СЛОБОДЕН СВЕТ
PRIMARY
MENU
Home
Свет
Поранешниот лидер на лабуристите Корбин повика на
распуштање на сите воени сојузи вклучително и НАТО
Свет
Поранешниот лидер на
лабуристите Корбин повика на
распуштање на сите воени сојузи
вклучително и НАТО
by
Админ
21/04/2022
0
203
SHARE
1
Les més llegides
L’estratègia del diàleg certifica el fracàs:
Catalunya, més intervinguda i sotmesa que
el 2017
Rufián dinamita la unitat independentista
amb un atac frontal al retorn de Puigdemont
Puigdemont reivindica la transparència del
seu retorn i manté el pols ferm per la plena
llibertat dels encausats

——

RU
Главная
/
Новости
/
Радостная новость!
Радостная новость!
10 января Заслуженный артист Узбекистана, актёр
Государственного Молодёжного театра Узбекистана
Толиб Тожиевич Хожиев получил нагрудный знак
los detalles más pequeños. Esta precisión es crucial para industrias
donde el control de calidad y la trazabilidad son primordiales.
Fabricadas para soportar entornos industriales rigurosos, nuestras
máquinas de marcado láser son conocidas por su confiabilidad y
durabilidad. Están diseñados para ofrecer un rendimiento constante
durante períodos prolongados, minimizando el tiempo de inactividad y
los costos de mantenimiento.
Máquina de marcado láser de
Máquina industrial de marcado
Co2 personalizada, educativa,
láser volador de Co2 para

——

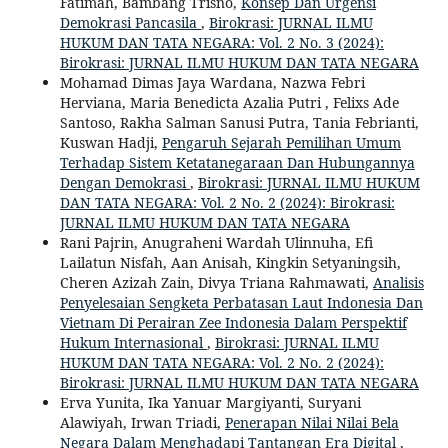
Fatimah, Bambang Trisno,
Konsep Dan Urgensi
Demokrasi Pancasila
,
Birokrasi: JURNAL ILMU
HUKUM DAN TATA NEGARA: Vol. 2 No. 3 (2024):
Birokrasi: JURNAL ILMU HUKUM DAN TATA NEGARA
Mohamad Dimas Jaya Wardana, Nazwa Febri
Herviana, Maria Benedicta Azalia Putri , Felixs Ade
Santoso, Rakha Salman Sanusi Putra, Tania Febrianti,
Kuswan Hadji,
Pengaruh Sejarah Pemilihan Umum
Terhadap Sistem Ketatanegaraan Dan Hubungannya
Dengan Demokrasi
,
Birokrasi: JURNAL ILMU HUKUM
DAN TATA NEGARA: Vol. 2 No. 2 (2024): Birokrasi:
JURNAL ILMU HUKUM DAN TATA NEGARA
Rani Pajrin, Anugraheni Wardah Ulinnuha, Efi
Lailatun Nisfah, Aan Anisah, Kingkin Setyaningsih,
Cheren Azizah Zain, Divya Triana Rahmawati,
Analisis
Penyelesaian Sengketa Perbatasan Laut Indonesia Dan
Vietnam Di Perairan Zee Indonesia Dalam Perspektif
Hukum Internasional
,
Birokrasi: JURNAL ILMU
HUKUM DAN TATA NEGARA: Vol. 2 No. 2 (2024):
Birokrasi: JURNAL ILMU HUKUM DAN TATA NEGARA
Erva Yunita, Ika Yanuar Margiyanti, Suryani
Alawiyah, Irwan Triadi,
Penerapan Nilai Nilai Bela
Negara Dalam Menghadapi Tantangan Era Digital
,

——

TO-DO ITEM — Referring to the material above, set down exactly the lines between the line with "Поранешниот лидер на лабуристите" and the line with "Rufián dinamita la unitat independentista", inclusive, and no other lines.

EXPECTED OUTPUT —
Поранешниот лидер на лабуристите Корбин повика на
распуштање на сите воени сојузи вклучително и НАТО
Свет
Поранешниот лидер на
лабуристите Корбин повика на
распуштање на сите воени сојузи
вклучително и НАТО
by
Админ
21/04/2022
0
203
SHARE
1
Les més llegides
L’estratègia del diàleg certifica el fracàs:
Catalunya, més intervinguda i sotmesa que
el 2017
Rufián dinamita la unitat independentista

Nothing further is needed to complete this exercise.